Une explosion lors du décollage le 10 août 2026 a marqué la deuxième défaillance de la fusée Longue Marche 7A de la Chine, suscitant des inquiétudes quant à la fiabilité de l'un des principaux véhicules de lancement du pays. La fusée, qui avait précédemment réalisé une série de missions réussies, s'est désintégrée peu de temps après le lancement du centre spatial de Wenchang dans la province de Hainan, détruisant sa charge utile, un satellite de communication ChinaSat-4B. L'incident survient au milieu d'un examen approfondi du programme spatial chinois, les experts soulignant que les retombées dépendront en grande partie de la nature du dysfonctionnement.
La Longue Marche 7A, conçue pour transporter des charges utiles sur des orbites de transfert géostationnaires, avait terminé 17 missions réussies avant l'échec de lundi. Cela fait de l'incident actuel le deuxième de son histoire opérationnelle, après un début raté en mars 2020. Après ce revers initial, la fusée a atteint avec succès l'orbite en avril 2021 et a continué avec une série de lancements fiables, dont une mission récente le 29 juillet qui a placé un satellite de relais de données Tianlian en orbite. Les analystes suggèrent que le moment de cette défaillance, près de deux ans après son dernier incident, ajoute du poids aux questions sur la fiabilité globale de la fusée.

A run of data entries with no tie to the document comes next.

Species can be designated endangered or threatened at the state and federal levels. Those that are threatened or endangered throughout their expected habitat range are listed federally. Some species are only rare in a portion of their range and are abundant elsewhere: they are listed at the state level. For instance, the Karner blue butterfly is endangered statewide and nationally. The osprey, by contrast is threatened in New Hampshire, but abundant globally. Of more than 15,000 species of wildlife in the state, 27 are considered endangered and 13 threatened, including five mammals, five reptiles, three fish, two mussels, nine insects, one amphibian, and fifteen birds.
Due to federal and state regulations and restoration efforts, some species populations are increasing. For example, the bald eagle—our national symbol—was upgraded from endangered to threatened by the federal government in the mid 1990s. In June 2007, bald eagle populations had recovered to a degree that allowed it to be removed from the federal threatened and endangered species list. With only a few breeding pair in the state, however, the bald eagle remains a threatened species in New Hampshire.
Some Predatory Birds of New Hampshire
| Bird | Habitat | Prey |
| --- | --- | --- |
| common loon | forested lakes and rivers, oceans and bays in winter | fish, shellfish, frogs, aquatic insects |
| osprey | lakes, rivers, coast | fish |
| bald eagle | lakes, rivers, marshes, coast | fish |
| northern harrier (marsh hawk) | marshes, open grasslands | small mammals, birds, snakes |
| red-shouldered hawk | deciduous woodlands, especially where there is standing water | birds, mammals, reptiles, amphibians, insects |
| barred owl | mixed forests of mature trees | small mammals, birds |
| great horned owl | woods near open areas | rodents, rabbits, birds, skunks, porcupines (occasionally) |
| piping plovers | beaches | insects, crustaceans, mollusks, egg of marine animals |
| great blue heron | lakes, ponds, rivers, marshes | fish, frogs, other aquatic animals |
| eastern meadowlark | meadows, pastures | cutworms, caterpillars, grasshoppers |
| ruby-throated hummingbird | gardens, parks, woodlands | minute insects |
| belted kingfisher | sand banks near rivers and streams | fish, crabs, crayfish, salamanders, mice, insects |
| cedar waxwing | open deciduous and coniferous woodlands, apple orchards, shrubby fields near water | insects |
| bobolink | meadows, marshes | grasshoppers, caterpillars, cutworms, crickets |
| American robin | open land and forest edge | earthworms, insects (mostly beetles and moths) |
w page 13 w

Selon Svetla Ben-Itzhak, professeure adjointe de l'espace et des relations internationales à l'École d'études internationales avancées de l'Université Johns Hopkins, l'anomalie s'est produite relativement tôt dans le vol, ce qui peut concentrer les enquêtes sur le système de propulsion de la fusée et l'intégrité structurelle.
Jonathan McDowell, astrophysicien et vétéran de l'observation spatiale, a souligné que si les défaillances sont un aspect malheureux mais inévitable de l'exploration spatiale, le moment de cet incident est particulièrement remarquable. Il a déclaré qu'une défaillance lors du 18e lancement de la Longue Marche 7A soulève de sérieux doutes sur la fiabilité de la fusée, en particulier compte tenu de ses performances solides antérieures. McDowell s'est également demandé si le problème découlait d'un problème de conception fondamental ou d'une erreur plus simple d'assemblage ou de logiciel qui pourrait être plus facile à corriger. Malgré l'échec, les analystes soulignent que de telles défaillances ne sont pas uniques au programme spatial chinois.
En décembre 2025, la fusée japonaise H3 a subi un sort similaire, perdant un satellite de navigation, bien qu'elle se soit redressée avec un lancement réussi en juin 2026. De même, en juillet 2024, la fusée Falcon 9 de SpaceX a connu une défaillance rare, entraînant la perte de 20 satellites Starlink.
L'échec a déjà suscité des comparaisons avec des incidents passés, certains observateurs suggérant que le programme spatial chinois pourrait faire face à des pressions pour mener des enquêtes approfondies et mettre en œuvre des mesures correctives pour rétablir la confiance dans les capacités de la fusée. Les autorités ont confirmé que la cause de l'échec est en cours d'enquête, Xinhua rapportant que l'anomalie s'est produite pendant le vol. Bien qu'aucune déclaration officielle n'ait encore détaillé les conclusions, le résultat de ces enquêtes déterminera probablement l'ampleur des conséquences de cet incident.
Cependant, si la défaillance implique des composants partagés avec d'autres fusées de la famille Longue Marche, les répercussions pourraient s'étendre au-delà de ce véhicule de lancement particulier. L'incident rappelle que même les programmes spatiaux les plus avancés rencontrent des défis et que la capacité de diagnostiquer et de résoudre rapidement les problèmes techniques est essentielle pour maintenir l'élan de l'exploration spatiale. Alors que la Chine continue d'étendre sa présence en orbite et planifie des missions lunaires et martiales ambitieuses, la fiabilité de ses systèmes de lancement reste une priorité absolue.